Non ha dubbi Stefano Ceccanti, costituzionalista e politico italiano, già deputato alla Camera per il Partito Democratico dal 2018 al 2022 e attualmente professore ordinario di diritto pubblico comparato all’università di Roma La Sapienza. Interpellato da Notizie di Prato in seguito al dibattito nato dopo le dichiarazioni di Jonathan Targetti, candidato sindaco per la lista “L’alternativa c’è”, su una possibile ineleggibilità e incandidabilità di Matteo Biffoni, con lo stesso Targetti che ha poi illustrato alla stampa un parere pro veritate chiesto all’avvocato Federico Tedeschini, esperto di diritto amministrativo.

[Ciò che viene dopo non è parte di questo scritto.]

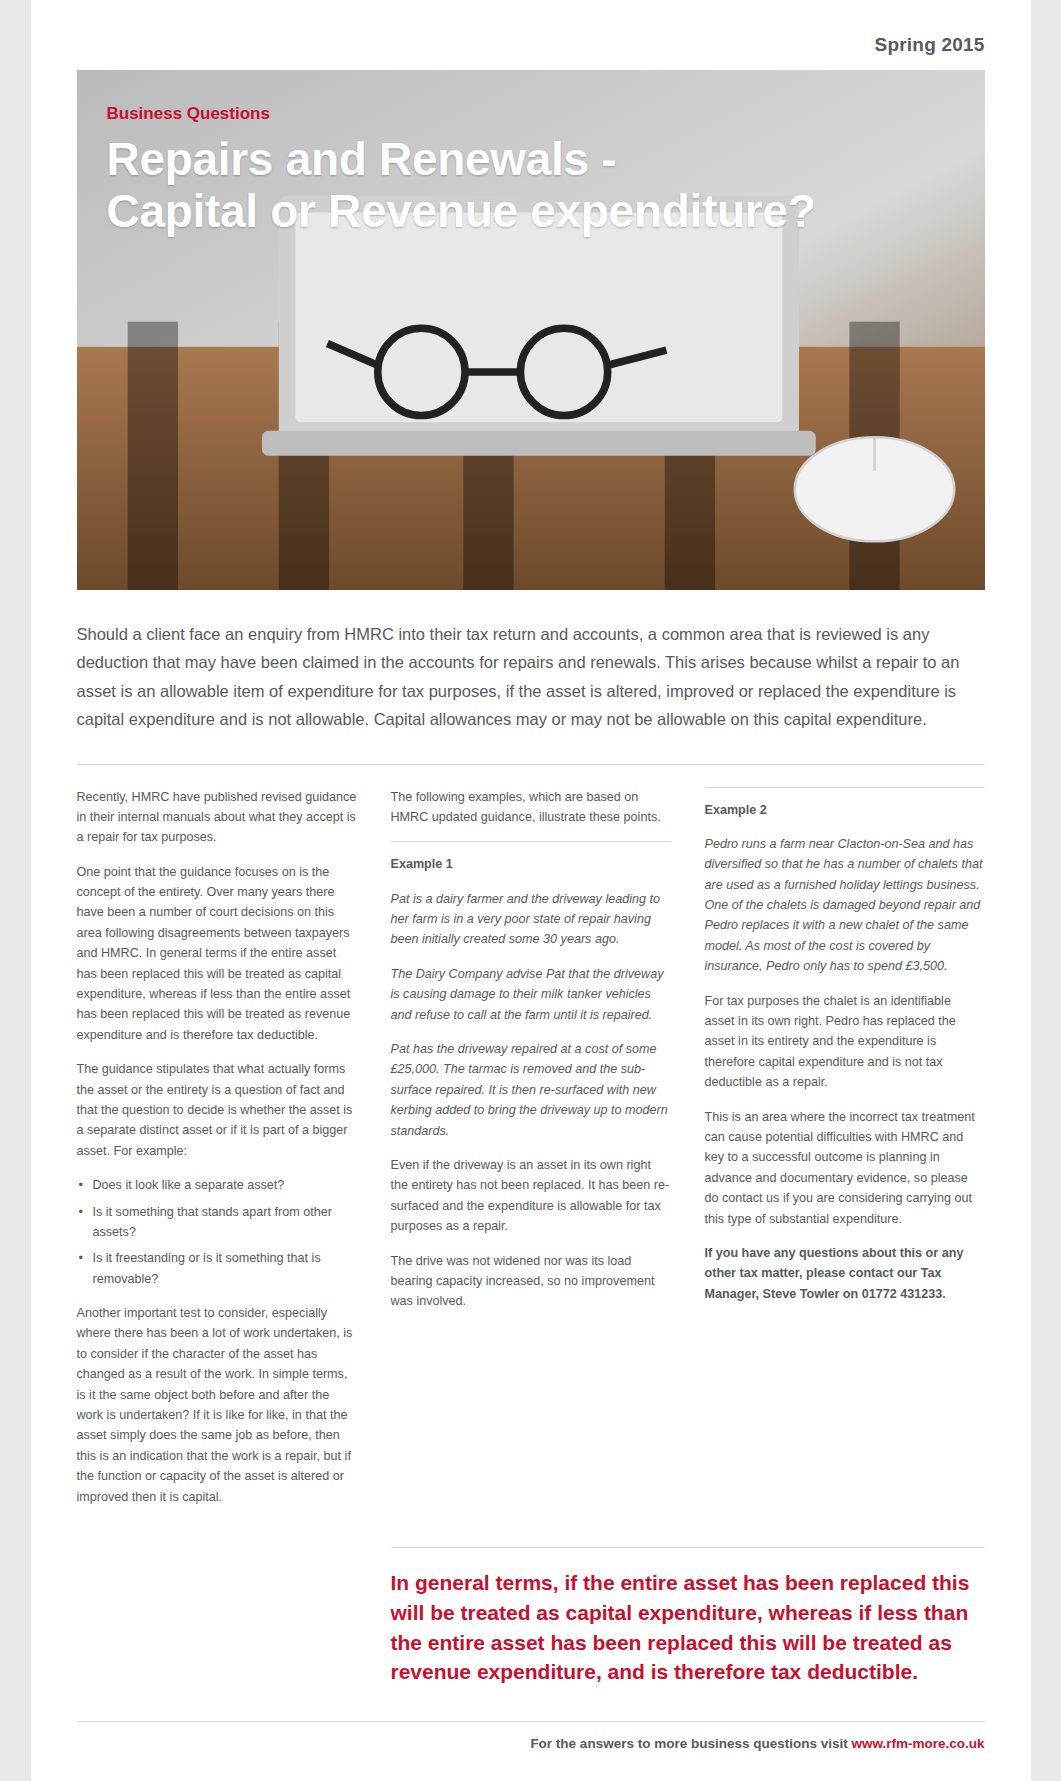Spring 2015
Business Questions
Repairs and Renewals -
Capital or Revenue expenditure?
Should a client face an enquiry from HMRC into their tax return and accounts, a common area that is reviewed is any deduction that may have been claimed in the accounts for repairs and renewals. This arises because whilst a repair to an asset is an allowable item of expenditure for tax purposes, if the asset is altered, improved or replaced the expenditure is capital expenditure and is not allowable. Capital allowances may or may not be allowable on this capital expenditure.
Recently, HMRC have published revised guidance in their internal manuals about what they accept is a repair for tax purposes.
One point that the guidance focuses on is the concept of the entirety. Over many years there have been a number of court decisions on this area following disagreements between taxpayers and HMRC. In general terms if the entire asset has been replaced this will be treated as capital expenditure, whereas if less than the entire asset has been replaced this will be treated as revenue expenditure and is therefore tax deductible.
The guidance stipulates that what actually forms the asset or the entirety is a question of fact and that the question to decide is whether the asset is a separate distinct asset or if it is part of a bigger asset. For example:
Does it look like a separate asset?
Is it something that stands apart from other assets?
Is it freestanding or is it something that is removable?
Another important test to consider, especially where there has been a lot of work undertaken, is to consider if the character of the asset has changed as a result of the work. In simple terms, is it the same object both before and after the work is undertaken? If it is like for like, in that the asset simply does the same job as before, then this is an indication that the work is a repair, but if the function or capacity of the asset is altered or improved then it is capital.
The following examples, which are based on HMRC updated guidance, illustrate these points.
Example 1
Pat is a dairy farmer and the driveway leading to her farm is in a very poor state of repair having been initially created some 30 years ago.
The Dairy Company advise Pat that the driveway is causing damage to their milk tanker vehicles and refuse to call at the farm until it is repaired.
Pat has the driveway repaired at a cost of some £25,000. The tarmac is removed and the sub-surface repaired. It is then re-surfaced with new kerbing added to bring the driveway up to modern standards.
Even if the driveway is an asset in its own right the entirety has not been replaced. It has been re-surfaced and the expenditure is allowable for tax purposes as a repair.
The drive was not widened nor was its load bearing capacity increased, so no improvement was involved.
Example 2
Pedro runs a farm near Clacton-on-Sea and has diversified so that he has a number of chalets that are used as a furnished holiday lettings business. One of the chalets is damaged beyond repair and Pedro replaces it with a new chalet of the same model. As most of the cost is covered by insurance, Pedro only has to spend £3,500.
For tax purposes the chalet is an identifiable asset in its own right. Pedro has replaced the asset in its entirety and the expenditure is therefore capital expenditure and is not tax deductible as a repair.
This is an area where the incorrect tax treatment can cause potential difficulties with HMRC and key to a successful outcome is planning in advance and documentary evidence, so please do contact us if you are considering carrying out this type of substantial expenditure.
If you have any questions about this or any other tax matter, please contact our Tax Manager, Steve Towler on 01772 431233.
In general terms, if the entire asset has been replaced this will be treated as capital expenditure, whereas if less than the entire asset has been replaced this will be treated as revenue expenditure, and is therefore tax deductible.
For the answers to more business questions visit www.rfm-more.co.uk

“Ho letto il parere – dice Ceccanti – ma, come già detto, mi sembra che non prenda in considerazione il fatto che il diritto all’elettorato passivo è considerato fondamentale. Questo significa che il criterio di fondo è che la regola sia il diritto e l’eccezione il limite. In altre parole di fronte ad ogni caso dubbio prevale il diritto sull’interpretazione. Quindi se la legge non indica chiaramente una durata tra la fine del secondo mandato e l’eventuale terzo ma solo che tra loro ci deve essere un’elezione regolare con proclamazione del vincitore, ecco che, nella fattispecie di Biffoni, con l’elezione validata di Ilaria Bugetti si è interrotta la consecutività. Quindi Biffoni può candidarsi e, nel caso di elezione, essere proclamato sindaco”.
Tornando al parere dell’avvocato Tedeschini, già ieri qualche dubbio era stato avanzato da chi aveva sottolineato come la sentenza richiamata per analogia non riguardava né un Comune, né un ente locale ma un contenzioso in seno all’Ordine degli avvocati della capitale. Lo stesso giurista, interpellato dall’agenzia Dire, ha confermato come la pronuncia presa a riferimento, è la 12130 del 2023 delle sezioni unite civili della Cassazione, che riguarda la candidatura e l’elezione di alcuni componenti dell’Ordine degli avvocati di Roma per il quadriennio 2023-2026. “Professionisti – si legge nel lancio d’agenzia – che cercavano l’elezione per la terza volta nel loro Ordine professionale, dopo essersi dimessi in via anticipata durante il secondo mandato. L’organismo in effetti, alla maniera dei Comuni o dei presidenti di Regione, stabilisce un divieto al terzo mandato ma a disciplinare l’intero meccanismo elettorale non è chiaramente il testo unico degli enti locali (Tuel), bensì la legge 113 del 2017”.